If you are going to turn every class into a wrestle with the ghosts of Milton Friedman, Friedrich Hayek, Robert Nozick, Ronald Reagan, and Margaret Thatcher, you will look silly unless you first make sure your students know who you are wrestling with, and why your struggle is such a desperate one--why their arguments have force and power...I agree with DeLong that you have to not only thoroughly understand your opposition, but you also must by necessity acknowledge when "their arguments have force and power." I don't say that anyone should pull their punches criticizing and condemning the capitalist ruling class, but unless you acknowledge and directly challenge not only their weakness but their strengths, an intelligent, skeptical listener will justly dismiss the criticism as unacceptably biased.
— Brad DeLong
I don't think he's correct when he says,
The problem is that these nineteen year olds [college students] are from the upper-middle class of twenty-first century California and are at base do-gooder meritocrats deeply suspicious of large greedy corporations that repeatedly and recurrently try to sell them junk that they don't really need. They have not only not been programmed by the ideologies of neoliberal market capitalism and classical economics, they barely know that they exist at an ideological level.The alternative explanation is that they have been so deeply programmed that they don't know they've been programmed; they think these ideological positions are matters of objective truth.

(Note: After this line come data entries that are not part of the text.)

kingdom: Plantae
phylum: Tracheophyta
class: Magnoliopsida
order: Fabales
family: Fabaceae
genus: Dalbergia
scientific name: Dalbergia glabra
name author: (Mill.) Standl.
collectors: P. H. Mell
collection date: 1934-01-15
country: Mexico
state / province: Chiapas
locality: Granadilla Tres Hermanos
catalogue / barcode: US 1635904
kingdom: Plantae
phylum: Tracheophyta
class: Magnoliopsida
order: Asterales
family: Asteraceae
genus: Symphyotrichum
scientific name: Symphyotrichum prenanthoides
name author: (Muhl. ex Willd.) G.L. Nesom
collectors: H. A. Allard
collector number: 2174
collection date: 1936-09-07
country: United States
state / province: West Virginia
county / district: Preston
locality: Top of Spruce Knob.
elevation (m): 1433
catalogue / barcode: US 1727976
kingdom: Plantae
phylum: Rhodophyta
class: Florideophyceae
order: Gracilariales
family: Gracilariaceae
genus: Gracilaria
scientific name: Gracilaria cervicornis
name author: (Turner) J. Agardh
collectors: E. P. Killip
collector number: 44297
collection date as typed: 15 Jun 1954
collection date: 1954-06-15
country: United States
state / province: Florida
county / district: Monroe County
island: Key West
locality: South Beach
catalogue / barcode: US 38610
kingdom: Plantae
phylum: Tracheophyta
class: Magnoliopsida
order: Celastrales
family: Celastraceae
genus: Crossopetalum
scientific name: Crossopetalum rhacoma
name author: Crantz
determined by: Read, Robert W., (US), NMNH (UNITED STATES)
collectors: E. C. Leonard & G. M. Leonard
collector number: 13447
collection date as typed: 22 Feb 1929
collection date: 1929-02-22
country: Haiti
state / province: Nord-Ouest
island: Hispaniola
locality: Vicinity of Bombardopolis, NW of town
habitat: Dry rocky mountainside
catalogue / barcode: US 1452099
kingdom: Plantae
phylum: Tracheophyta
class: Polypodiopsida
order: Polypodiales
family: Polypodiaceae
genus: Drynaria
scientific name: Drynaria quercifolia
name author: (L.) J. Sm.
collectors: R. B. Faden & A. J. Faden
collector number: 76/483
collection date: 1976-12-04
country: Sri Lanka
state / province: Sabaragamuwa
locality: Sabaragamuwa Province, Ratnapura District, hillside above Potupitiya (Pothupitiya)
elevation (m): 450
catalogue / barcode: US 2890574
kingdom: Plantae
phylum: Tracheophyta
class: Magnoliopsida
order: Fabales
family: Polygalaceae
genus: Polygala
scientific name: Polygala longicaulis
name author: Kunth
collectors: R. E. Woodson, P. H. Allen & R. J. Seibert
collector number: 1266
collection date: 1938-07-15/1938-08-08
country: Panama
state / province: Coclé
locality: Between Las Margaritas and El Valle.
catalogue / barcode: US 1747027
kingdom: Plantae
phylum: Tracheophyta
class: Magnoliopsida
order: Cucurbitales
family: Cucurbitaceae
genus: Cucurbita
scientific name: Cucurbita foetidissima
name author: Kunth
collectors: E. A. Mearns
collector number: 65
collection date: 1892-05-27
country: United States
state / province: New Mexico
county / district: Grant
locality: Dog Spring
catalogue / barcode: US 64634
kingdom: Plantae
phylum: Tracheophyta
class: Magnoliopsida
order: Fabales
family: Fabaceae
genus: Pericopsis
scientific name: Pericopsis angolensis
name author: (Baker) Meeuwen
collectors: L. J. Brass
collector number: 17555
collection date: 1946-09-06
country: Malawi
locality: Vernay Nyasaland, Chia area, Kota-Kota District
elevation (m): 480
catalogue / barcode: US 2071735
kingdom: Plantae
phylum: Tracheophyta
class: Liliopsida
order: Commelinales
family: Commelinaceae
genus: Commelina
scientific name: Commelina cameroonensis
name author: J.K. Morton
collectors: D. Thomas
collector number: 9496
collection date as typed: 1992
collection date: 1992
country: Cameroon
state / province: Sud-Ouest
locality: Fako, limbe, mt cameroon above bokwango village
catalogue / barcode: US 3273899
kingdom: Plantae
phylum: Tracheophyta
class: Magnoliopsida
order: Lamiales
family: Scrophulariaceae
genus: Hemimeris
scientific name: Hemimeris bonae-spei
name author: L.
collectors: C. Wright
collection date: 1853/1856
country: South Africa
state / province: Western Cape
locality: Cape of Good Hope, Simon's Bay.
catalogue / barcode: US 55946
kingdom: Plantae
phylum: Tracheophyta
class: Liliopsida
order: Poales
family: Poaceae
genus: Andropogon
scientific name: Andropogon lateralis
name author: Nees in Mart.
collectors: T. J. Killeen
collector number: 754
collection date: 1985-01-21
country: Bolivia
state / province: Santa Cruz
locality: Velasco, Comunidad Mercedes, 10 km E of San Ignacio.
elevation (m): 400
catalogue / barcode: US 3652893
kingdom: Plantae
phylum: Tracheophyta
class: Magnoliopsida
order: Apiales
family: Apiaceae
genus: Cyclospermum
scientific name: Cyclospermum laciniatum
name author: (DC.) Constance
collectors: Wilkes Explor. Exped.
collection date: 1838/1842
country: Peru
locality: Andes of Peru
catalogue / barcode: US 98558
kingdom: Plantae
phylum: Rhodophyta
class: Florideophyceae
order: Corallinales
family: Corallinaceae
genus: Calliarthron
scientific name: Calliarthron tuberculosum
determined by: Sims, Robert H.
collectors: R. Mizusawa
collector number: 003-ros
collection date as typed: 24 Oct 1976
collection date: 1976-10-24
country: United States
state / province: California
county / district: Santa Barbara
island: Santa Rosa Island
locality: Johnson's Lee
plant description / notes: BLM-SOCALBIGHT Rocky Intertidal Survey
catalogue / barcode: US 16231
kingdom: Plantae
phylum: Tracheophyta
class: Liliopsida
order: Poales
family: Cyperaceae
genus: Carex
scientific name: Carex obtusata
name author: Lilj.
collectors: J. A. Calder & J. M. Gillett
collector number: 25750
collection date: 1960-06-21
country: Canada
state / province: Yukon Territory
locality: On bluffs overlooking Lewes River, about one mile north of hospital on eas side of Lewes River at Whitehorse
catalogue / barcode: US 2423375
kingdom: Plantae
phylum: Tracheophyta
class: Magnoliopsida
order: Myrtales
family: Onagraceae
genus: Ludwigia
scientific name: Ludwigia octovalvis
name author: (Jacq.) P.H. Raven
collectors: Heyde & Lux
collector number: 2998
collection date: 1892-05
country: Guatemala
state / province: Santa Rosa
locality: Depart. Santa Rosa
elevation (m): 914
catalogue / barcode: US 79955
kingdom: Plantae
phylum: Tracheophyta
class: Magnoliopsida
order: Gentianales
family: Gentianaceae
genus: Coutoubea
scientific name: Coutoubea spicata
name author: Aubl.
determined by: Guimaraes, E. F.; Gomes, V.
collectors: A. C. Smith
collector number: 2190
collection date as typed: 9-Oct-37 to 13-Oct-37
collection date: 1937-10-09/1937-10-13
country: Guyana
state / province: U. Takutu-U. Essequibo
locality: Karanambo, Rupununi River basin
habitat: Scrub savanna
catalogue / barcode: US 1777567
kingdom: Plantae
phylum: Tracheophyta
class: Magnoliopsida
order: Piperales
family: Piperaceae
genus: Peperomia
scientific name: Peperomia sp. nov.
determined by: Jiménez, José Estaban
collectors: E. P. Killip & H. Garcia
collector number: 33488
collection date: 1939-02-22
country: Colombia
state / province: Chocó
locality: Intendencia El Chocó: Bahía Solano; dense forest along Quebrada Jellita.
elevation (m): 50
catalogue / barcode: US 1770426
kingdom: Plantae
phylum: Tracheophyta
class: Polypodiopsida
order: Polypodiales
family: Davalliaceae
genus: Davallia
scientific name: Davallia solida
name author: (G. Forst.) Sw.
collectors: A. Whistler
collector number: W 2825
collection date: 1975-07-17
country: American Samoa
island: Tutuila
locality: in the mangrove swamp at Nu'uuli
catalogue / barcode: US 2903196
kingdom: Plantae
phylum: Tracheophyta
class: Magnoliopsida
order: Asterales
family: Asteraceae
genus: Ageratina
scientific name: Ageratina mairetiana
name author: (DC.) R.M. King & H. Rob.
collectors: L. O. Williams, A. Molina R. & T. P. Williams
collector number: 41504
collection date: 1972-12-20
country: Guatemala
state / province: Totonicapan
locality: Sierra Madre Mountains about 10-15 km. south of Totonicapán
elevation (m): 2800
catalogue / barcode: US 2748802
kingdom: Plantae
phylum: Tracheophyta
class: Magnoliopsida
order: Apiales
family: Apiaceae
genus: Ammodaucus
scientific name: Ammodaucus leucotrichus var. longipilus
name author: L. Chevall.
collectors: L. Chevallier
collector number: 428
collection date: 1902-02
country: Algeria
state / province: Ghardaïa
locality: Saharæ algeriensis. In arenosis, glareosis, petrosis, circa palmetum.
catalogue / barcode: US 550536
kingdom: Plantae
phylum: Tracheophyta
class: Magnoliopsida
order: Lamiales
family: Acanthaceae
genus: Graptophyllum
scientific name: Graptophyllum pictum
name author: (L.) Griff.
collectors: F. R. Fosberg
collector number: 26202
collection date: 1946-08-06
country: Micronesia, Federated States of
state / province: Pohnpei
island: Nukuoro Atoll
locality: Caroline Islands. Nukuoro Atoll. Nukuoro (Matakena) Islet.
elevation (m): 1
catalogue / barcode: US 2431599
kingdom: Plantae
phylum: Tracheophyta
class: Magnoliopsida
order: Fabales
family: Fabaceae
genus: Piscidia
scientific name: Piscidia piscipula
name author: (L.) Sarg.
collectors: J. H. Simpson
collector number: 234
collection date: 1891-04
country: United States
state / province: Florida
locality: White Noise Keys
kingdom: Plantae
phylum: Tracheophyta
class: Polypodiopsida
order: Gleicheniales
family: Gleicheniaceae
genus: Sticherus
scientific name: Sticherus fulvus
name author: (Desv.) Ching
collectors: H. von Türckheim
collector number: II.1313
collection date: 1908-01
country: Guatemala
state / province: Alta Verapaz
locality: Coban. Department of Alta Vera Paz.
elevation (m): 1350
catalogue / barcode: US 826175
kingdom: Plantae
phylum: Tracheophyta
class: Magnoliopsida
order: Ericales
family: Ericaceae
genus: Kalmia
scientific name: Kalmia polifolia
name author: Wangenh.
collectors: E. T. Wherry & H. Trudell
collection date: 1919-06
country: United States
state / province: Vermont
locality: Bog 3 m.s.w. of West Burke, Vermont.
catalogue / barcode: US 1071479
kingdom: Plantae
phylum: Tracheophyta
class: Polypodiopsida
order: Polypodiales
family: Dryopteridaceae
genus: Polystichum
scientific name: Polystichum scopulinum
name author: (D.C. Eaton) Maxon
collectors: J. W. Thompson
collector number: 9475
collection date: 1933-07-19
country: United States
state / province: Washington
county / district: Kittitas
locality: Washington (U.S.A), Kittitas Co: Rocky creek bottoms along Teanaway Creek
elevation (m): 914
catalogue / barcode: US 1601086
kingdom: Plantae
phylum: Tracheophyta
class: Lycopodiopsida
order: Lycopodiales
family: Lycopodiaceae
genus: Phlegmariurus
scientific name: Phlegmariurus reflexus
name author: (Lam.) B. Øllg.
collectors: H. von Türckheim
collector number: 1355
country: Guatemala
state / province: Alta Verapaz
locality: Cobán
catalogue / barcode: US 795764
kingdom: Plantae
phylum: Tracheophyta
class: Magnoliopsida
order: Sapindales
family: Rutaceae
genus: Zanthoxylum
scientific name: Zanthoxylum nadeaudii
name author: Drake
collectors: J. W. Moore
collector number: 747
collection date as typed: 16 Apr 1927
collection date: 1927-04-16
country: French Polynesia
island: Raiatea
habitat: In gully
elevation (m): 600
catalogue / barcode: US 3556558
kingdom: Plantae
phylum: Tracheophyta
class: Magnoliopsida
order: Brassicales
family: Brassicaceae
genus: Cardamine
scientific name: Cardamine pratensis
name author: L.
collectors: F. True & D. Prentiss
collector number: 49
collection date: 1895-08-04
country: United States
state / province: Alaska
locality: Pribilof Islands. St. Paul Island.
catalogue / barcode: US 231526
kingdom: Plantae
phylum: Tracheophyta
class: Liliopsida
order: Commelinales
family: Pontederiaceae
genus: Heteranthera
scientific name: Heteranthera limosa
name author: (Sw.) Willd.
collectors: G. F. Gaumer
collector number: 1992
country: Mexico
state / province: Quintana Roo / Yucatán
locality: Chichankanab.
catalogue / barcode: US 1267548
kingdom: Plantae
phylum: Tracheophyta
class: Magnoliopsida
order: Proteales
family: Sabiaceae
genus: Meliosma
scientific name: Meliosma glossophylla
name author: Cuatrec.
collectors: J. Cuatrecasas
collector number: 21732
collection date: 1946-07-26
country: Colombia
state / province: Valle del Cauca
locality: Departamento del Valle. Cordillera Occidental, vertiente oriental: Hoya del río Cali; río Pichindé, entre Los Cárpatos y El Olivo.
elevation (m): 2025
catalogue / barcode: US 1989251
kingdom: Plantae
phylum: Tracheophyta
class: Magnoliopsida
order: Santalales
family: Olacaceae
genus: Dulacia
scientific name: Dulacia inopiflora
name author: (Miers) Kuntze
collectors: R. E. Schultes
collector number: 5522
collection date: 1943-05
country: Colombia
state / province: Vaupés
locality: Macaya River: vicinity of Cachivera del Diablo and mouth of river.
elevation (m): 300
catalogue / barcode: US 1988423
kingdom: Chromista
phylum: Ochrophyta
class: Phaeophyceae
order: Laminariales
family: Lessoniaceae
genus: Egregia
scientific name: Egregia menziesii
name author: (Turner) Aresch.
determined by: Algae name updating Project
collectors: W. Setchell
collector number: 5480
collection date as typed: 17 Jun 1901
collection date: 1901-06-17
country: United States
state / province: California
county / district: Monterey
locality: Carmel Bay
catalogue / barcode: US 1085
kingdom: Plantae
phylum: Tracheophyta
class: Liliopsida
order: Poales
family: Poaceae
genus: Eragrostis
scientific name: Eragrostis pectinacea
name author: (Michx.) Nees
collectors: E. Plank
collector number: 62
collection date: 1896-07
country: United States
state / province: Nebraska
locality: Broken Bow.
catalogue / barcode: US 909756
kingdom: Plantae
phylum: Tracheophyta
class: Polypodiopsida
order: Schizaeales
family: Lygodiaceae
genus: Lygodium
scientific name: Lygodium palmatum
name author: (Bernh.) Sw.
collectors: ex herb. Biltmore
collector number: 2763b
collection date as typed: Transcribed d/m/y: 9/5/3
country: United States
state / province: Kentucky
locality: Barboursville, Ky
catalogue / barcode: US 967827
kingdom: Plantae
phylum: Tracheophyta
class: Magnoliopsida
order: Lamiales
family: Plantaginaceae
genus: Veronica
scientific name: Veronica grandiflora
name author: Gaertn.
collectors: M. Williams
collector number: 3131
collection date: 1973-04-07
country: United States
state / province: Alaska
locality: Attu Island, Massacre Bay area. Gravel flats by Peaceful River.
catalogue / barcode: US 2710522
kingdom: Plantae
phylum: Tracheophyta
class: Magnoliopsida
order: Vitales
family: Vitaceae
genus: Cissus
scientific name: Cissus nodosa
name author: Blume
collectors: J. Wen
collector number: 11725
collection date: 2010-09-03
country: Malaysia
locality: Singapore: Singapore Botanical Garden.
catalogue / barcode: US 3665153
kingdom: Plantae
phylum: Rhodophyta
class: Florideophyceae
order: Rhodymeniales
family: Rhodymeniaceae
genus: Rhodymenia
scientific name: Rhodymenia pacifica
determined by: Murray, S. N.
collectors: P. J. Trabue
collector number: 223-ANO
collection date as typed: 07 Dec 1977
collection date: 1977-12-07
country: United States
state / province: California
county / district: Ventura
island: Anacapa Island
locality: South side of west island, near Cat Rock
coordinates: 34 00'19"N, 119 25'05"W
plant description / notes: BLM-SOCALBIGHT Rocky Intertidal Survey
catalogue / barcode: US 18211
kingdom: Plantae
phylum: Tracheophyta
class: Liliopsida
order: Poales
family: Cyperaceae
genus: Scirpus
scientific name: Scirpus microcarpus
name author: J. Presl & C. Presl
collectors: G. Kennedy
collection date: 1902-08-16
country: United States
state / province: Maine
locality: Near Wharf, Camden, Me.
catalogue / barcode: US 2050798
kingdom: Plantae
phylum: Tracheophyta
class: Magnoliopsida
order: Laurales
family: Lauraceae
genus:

Remember: just that a nineteen year old can consider himself a do-gooder meritocrat indicates they've already swallowed the capitalist ruling class narrative, that the capitalist class is intrinsically better. In more-or-less objective terms, a nineteen year old has not actually achieved any merit. (With very few exceptions, at best her parents have overcome the mostly social, political and financial obstacles to obtaining adequate primary and secondary education.) The idea a nineteen year old can have any inherent qualities whatsoever that even impose an obligation or duty to society is itself profoundly ideological, and profoundly wrong.
And this is, I think, a fundamental problem with the capitalist left. The capitalist left agrees with the right that the capitalist class intrinsically deserves to rule; they disagree only on the rights and responsibilities of that rule.